Code change snippets:
--------------------------------------------------

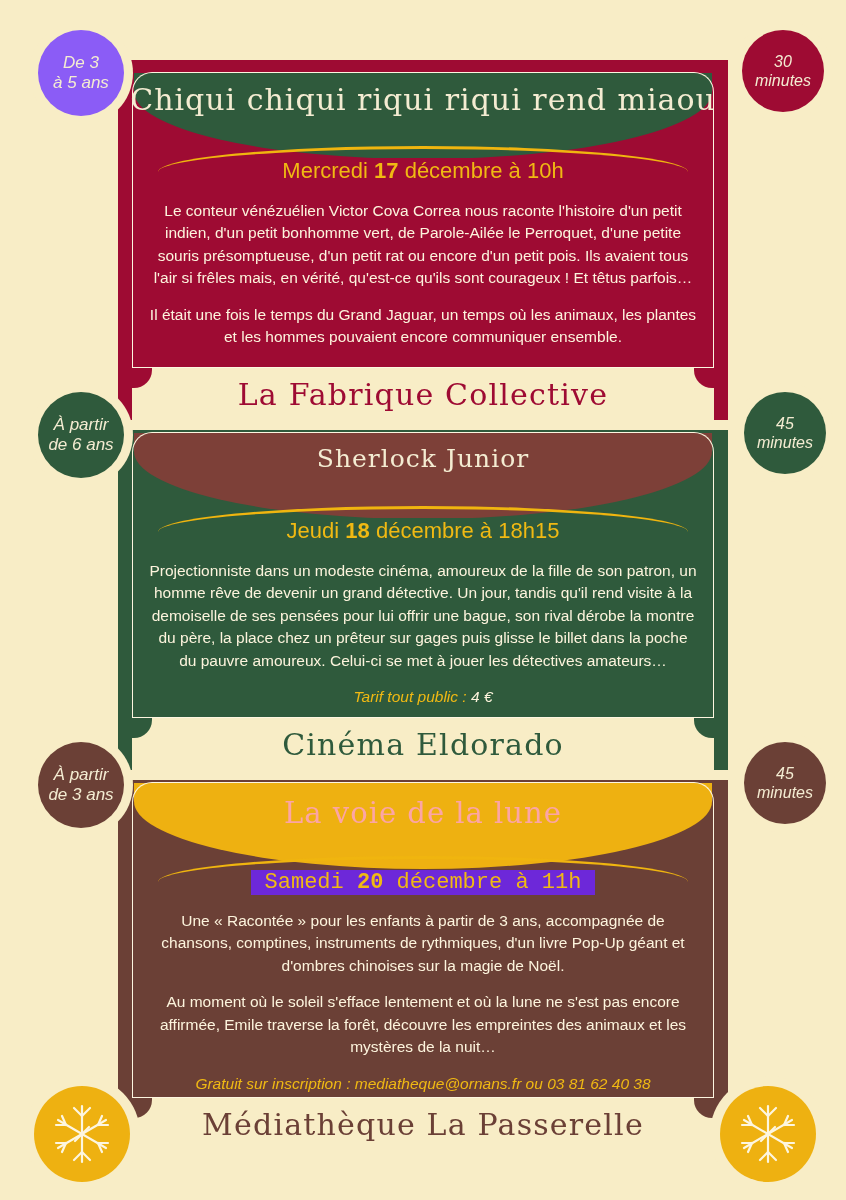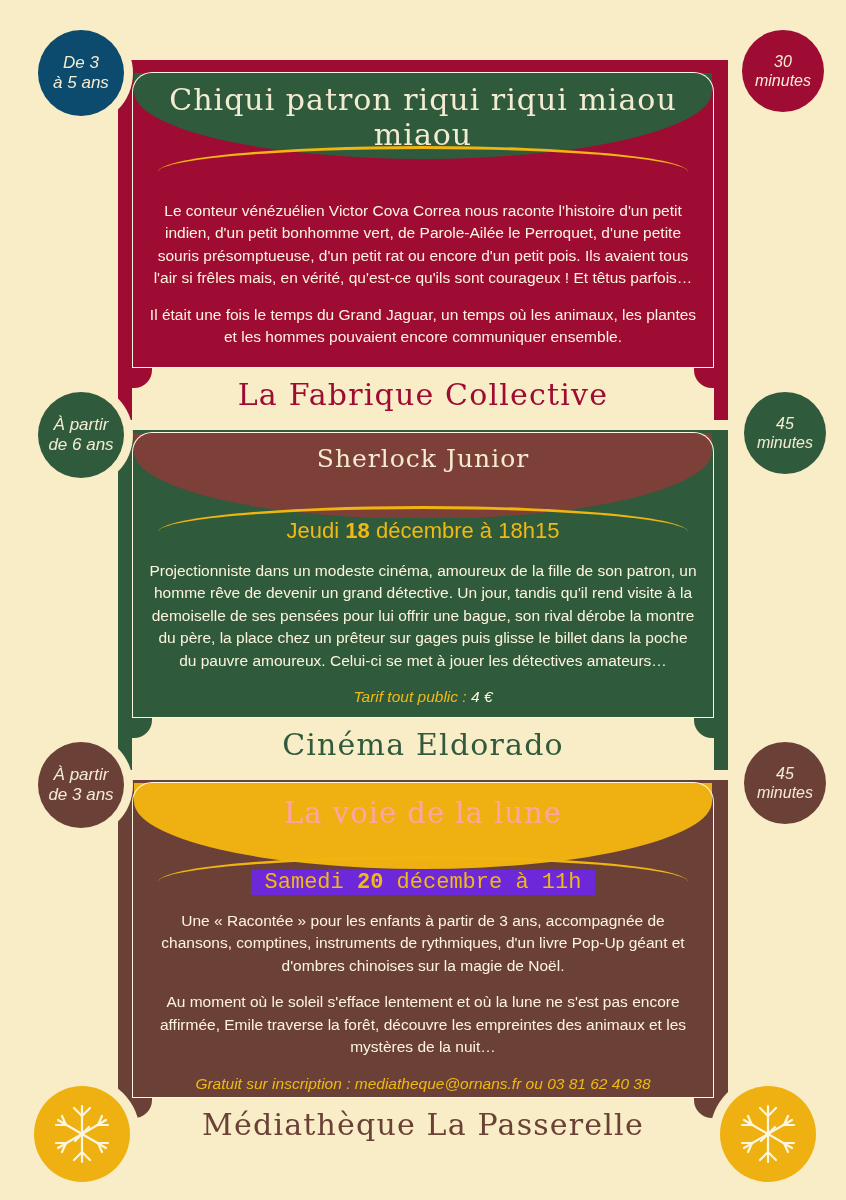--- a/index.html
+++ b/index.html
@@ -133,21 +133,21 @@
     position:absolute;border-radius:50%;
     display:flex;align-items:center;justify-content:center;
     text-align:center;
     color:#f4ecd2;
     font-style:italic;
     line-height:1.2;
     z-index:20;
     box-shadow:0 0 0 9px #f8edc6;
   }
   .badge span{display:block;}
-  .b-age1{left:38px;top:30px;width:86px;height:86px;background:#0c4a6e;font-size:17px;}
+  .b-age1{left:38px;top:30px;width:86px;height:86px;background:#8b5cf6;font-size:17px;}
   .b-dur1{left:742px;top:30px;width:82px;height:82px;background:#9e0b33;font-size:16px;}
   .b-age2{left:38px;top:392px;width:86px;height:86px;background:#2f5a3c;font-size:17px;}
   .b-dur2{left:744px;top:392px;width:82px;height:82px;background:#2f5a3c;font-size:16px;}
   .b-age3{left:38px;top:742px;width:86px;height:86px;background:#6b4036;font-size:17px;}
   .b-dur3{left:744px;top:742px;width:82px;height:82px;background:#6b4036;font-size:16px;}
 
   
   .snow{
     position:absolute;width:96px;height:96px;border-radius:50%;
     background:#eeb111;z-index:20;
@@ -160,22 +160,23 @@
 </head>
 <body>
 
 <div class="poster">
 
   <div class="stack">
 
     <div class="panel p1">
       <div class="banner"></div>
       <div class="frame"></div>
-      <div class="title">Chiqui patron riqui riqui miaou miaou</div>
+      <div class="title">Chiqui chiqui riqui riqui rend miaou</div>
       <div class="swoosh"></div>
+      <div class="date"><span class="dwrap"><span>Mercredi </span><b>17</b><span> décembre à 10h</span></span></div>
       <div class="body">
         <p class="para">Le conteur vénézuélien Victor Cova Correa nous raconte l'histoire d'un petit indien, d'un petit bonhomme vert, de Parole-Ailée le Perroquet, d'une petite souris présomptueuse, d'un petit rat ou encore d'un petit pois. Ils avaient tous l'air si frêles mais, en vérité, qu'est-ce qu'ils sont courageux ! Et têtus parfois…</p>
         <p class="para">Il était une fois le temps du Grand Jaguar, un temps où les animaux, les plantes et les hommes pouvaient encore communiquer ensemble.</p>
         <p class="note"><span>Gratuit sur inscription : lafabriquecollective@ornans.fr ou 03 81 62 40 32</span><span class="white"></span></p>
       </div>
       <div class="footer">
         <div class="notch l"></div>
         <div class="notch r"></div>
         <div class="venue">La Fabrique Collective</div>
       </div>

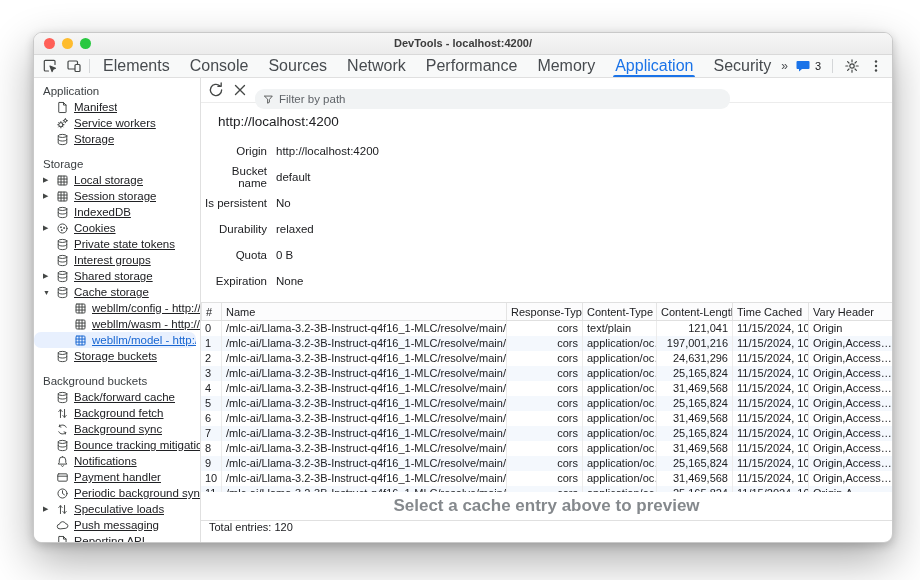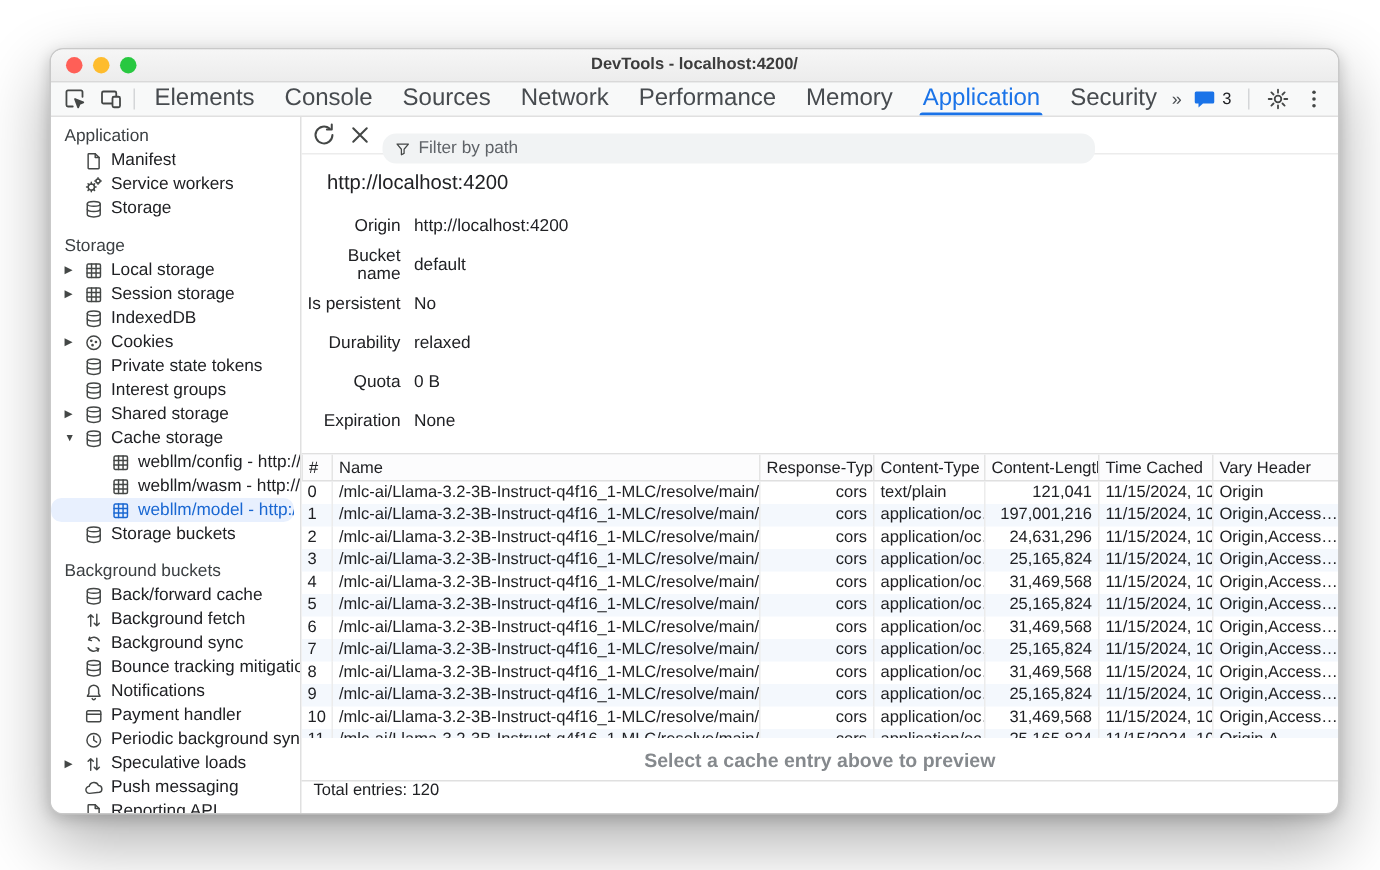--- a/index.html
+++ b/index.html
@@ -39,21 +39,21 @@
   .content { flex:1; display:flex; min-height:0; }
 
   
   .sidebar { width:167px; flex:0 0 auto; border-right:1px solid #e0e0e0; background:#fff; padding-top:5px; overflow:hidden; font-size:11.5px; }
   .side-section { margin-bottom:9px; }
   .side-header { height:16px; line-height:16px; padding-left:9px; color:#3c4043; }
   .side-item { height:16px; display:flex; align-items:center; cursor:pointer; padding-left:9px; color:#202124; }
   .side-item .arrow { width:12px; font-size:7px; color:#444746; flex:0 0 auto; text-align:left; }
   .side-item .s-icon { width:14px; height:14px; margin-right:5px; flex:0 0 auto; display:flex; align-items:center; justify-content:center; }
   .side-item .s-icon svg { width:13px; height:13px; stroke:#444746; }
-  .side-item .lbl { white-space:nowrap; overflow:hidden; }
+  .side-item .lbl { white-space:nowrap; overflow:hidden;text-decoration:underline; }
   .side-item.nested { padding-left:27px; }
   .side-item.selected { background:#e8f0fe; border-radius:7px; margin-right:4px; color:var(--sel-text,#1967d2); }
   .side-item.selected .s-icon svg { stroke:var(--sel-text,#1967d2); }
 
   
   .main { flex:1; display:flex; flex-direction:column; min-width:0; }
   .main-toolbar { height:25px; flex:0 0 auto; display:flex; align-items:center; gap:6px; padding:0 6px; border-bottom:1px solid #ececec; }
   .mt-btn { width:18px; height:18px; display:flex; align-items:center; justify-content:center; cursor:pointer; }
   .filter-pill { flex:0 0 auto; width:560px; max-width:70%; height:17px; background:#f1f3f4; border-radius:9px; display:flex; align-items:center; gap:5px; padding:10px 8px; cursor:text;margin-top:18px; }
   .filter-pill .ph { font-size:11.5px; color:#5f6368; }
@@ -70,21 +70,21 @@
   .t-row { display:grid; grid-template-columns:20px 1fr 76px 74px 76px 76px 84px; height:15px; line-height:15px; }
   .t-row.t-head { height:18px; line-height:18px; background:#fcfcfd; border-bottom:1px solid #e0e0e0; color:#202124; }
   .t-cell { padding:0 4px; white-space:nowrap; overflow:hidden; border-left:1px solid #ececec; }
   .t-cell:first-child { border-left:none; }
   .t-head .t-cell { border-left:1px solid #e4e4e4; }
   .t-row:not(.t-head):nth-child(odd) { background:#f4f8fd; }
   .t-cell.num { text-align:right; }
   .t-row:not(.t-head) { cursor:pointer; }
 
   .preview-area { flex:1; display:flex; align-items:center; justify-content:center; min-height:0; }
-  .preview-msg { font-size:13px; font-weight:bold; color:#85898d; }
+  .preview-msg { font-size:17px; font-weight:bold; color:#85898d; }
 
   .status-bar { height:22px; flex:0 0 auto; border-top:1px solid #e0e0e0; display:flex; align-items:flex-start; padding-left:8px; font-size:11px; color:#202124; }
 
   svg { display:block; }
 </style>
 </head>
 <body>
 
 <div class="stage">
   <div class="window">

--------------------------------------------------

**Exercise requirements:** Reproduce the data above exactly, leaving out any picture in it.

**Solved exercise:**
--- a/index.html
+++ b/index.html
@@ -133,21 +133,21 @@
     position:absolute;border-radius:50%;
     display:flex;align-items:center;justify-content:center;
     text-align:center;
     color:#f4ecd2;
     font-style:italic;
     line-height:1.2;
     z-index:20;
     box-shadow:0 0 0 9px #f8edc6;
   }
   .badge span{display:block;}
-  .b-age1{left:38px;top:30px;width:86px;height:86px;background:#0c4a6e;font-size:17px;}
+  .b-age1{left:38px;top:30px;width:86px;height:86px;background:#8b5cf6;font-size:17px;}
   .b-dur1{left:742px;top:30px;width:82px;height:82px;background:#9e0b33;font-size:16px;}
   .b-age2{left:38px;top:392px;width:86px;height:86px;background:#2f5a3c;font-size:17px;}
   .b-dur2{left:744px;top:392px;width:82px;height:82px;background:#2f5a3c;font-size:16px;}
   .b-age3{left:38px;top:742px;width:86px;height:86px;background:#6b4036;font-size:17px;}
   .b-dur3{left:744px;top:742px;width:82px;height:82px;background:#6b4036;font-size:16px;}
 
   
   .snow{
     position:absolute;width:96px;height:96px;border-radius:50%;
     background:#eeb111;z-index:20;
@@ -160,22 +160,23 @@
 </head>
 <body>
 
 <div class="poster">
 
   <div class="stack">
 
     <div class="panel p1">
       <div class="banner"></div>
       <div class="frame"></div>
-      <div class="title">Chiqui patron riqui riqui miaou miaou</div>
+      <div class="title">Chiqui chiqui riqui riqui rend miaou</div>
       <div class="swoosh"></div>
+      <div class="date"><span class="dwrap"><span>Mercredi </span><b>17</b><span> décembre à 10h</span></span></div>
       <div class="body">
         <p class="para">Le conteur vénézuélien Victor Cova Correa nous raconte l'histoire d'un petit indien, d'un petit bonhomme vert, de Parole-Ailée le Perroquet, d'une petite souris présomptueuse, d'un petit rat ou encore d'un petit pois. Ils avaient tous l'air si frêles mais, en vérité, qu'est-ce qu'ils sont courageux ! Et têtus parfois…</p>
         <p class="para">Il était une fois le temps du Grand Jaguar, un temps où les animaux, les plantes et les hommes pouvaient encore communiquer ensemble.</p>
         <p class="note"><span>Gratuit sur inscription : lafabriquecollective@ornans.fr ou 03 81 62 40 32</span><span class="white"></span></p>
       </div>
       <div class="footer">
         <div class="notch l"></div>
         <div class="notch r"></div>
         <div class="venue">La Fabrique Collective</div>
       </div>

--- a/index.html
+++ b/index.html
@@ -39,21 +39,21 @@
   .content { flex:1; display:flex; min-height:0; }
 
   
   .sidebar { width:167px; flex:0 0 auto; border-right:1px solid #e0e0e0; background:#fff; padding-top:5px; overflow:hidden; font-size:11.5px; }
   .side-section { margin-bottom:9px; }
   .side-header { height:16px; line-height:16px; padding-left:9px; color:#3c4043; }
   .side-item { height:16px; display:flex; align-items:center; cursor:pointer; padding-left:9px; color:#202124; }
   .side-item .arrow { width:12px; font-size:7px; color:#444746; flex:0 0 auto; text-align:left; }
   .side-item .s-icon { width:14px; height:14px; margin-right:5px; flex:0 0 auto; display:flex; align-items:center; justify-content:center; }
   .side-item .s-icon svg { width:13px; height:13px; stroke:#444746; }
-  .side-item .lbl { white-space:nowrap; overflow:hidden; }
+  .side-item .lbl { white-space:nowrap; overflow:hidden;text-decoration:underline; }
   .side-item.nested { padding-left:27px; }
   .side-item.selected { background:#e8f0fe; border-radius:7px; margin-right:4px; color:var(--sel-text,#1967d2); }
   .side-item.selected .s-icon svg { stroke:var(--sel-text,#1967d2); }
 
   
   .main { flex:1; display:flex; flex-direction:column; min-width:0; }
   .main-toolbar { height:25px; flex:0 0 auto; display:flex; align-items:center; gap:6px; padding:0 6px; border-bottom:1px solid #ececec; }
   .mt-btn { width:18px; height:18px; display:flex; align-items:center; justify-content:center; cursor:pointer; }
   .filter-pill { flex:0 0 auto; width:560px; max-width:70%; height:17px; background:#f1f3f4; border-radius:9px; display:flex; align-items:center; gap:5px; padding:10px 8px; cursor:text;margin-top:18px; }
   .filter-pill .ph { font-size:11.5px; color:#5f6368; }
@@ -70,21 +70,21 @@
   .t-row { display:grid; grid-template-columns:20px 1fr 76px 74px 76px 76px 84px; height:15px; line-height:15px; }
   .t-row.t-head { height:18px; line-height:18px; background:#fcfcfd; border-bottom:1px solid #e0e0e0; color:#202124; }
   .t-cell { padding:0 4px; white-space:nowrap; overflow:hidden; border-left:1px solid #ececec; }
   .t-cell:first-child { border-left:none; }
   .t-head .t-cell { border-left:1px solid #e4e4e4; }
   .t-row:not(.t-head):nth-child(odd) { background:#f4f8fd; }
   .t-cell.num { text-align:right; }
   .t-row:not(.t-head) { cursor:pointer; }
 
   .preview-area { flex:1; display:flex; align-items:center; justify-content:center; min-height:0; }
-  .preview-msg { font-size:13px; font-weight:bold; color:#85898d; }
+  .preview-msg { font-size:17px; font-weight:bold; color:#85898d; }
 
   .status-bar { height:22px; flex:0 0 auto; border-top:1px solid #e0e0e0; display:flex; align-items:flex-start; padding-left:8px; font-size:11px; color:#202124; }
 
   svg { display:block; }
 </style>
 </head>
 <body>
 
 <div class="stage">
   <div class="window">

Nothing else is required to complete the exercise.